VICE-ADMIRAL SIR EDWARD HOBART SEYMOUR, G.C.B.
From the time of Rear-Admiral Kuper's assumption of the command in Chinese waters, the active and systematic employment of the Navy on behalf of the corrupt and unworthy government at Pekin, and against rebels who, according to their lights, were struggling for reformation, came to an end.
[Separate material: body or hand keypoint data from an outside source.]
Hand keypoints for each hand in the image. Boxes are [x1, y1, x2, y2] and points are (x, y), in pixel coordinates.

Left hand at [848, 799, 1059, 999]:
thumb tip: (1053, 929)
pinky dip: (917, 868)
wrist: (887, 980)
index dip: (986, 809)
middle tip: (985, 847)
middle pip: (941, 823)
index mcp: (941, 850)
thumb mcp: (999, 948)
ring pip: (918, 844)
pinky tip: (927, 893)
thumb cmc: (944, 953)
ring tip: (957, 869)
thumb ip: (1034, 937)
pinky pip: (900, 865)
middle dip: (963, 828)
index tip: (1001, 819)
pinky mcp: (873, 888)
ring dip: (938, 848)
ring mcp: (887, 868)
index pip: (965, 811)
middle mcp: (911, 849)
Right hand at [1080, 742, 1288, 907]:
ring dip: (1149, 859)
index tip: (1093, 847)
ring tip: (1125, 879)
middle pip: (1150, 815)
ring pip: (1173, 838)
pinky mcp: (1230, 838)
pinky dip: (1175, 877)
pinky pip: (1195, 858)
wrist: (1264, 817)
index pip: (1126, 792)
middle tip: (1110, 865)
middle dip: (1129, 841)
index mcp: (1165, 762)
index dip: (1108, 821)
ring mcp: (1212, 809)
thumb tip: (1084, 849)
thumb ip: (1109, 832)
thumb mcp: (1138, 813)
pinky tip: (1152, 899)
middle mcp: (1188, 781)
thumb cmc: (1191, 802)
During the operations against the Ti-pings, the hunting down of Chinese pirates continued, among the officers most active and successful in the work being Commander John Moresby, of the Snake, 4, screw, who captured or destroyed fourteen craft belonging to these freebooters. The Pearl, 21, screw, Captain John Borlase, C.B., was conspicuous in the same kind of service, especially in May and June, 1861. The Cockchafer, 2, screw, Lieutenant Henry Lowe Holder, also distinguished herself. The scene of operations was, for the most part, off the coast of the province of Kwangtung.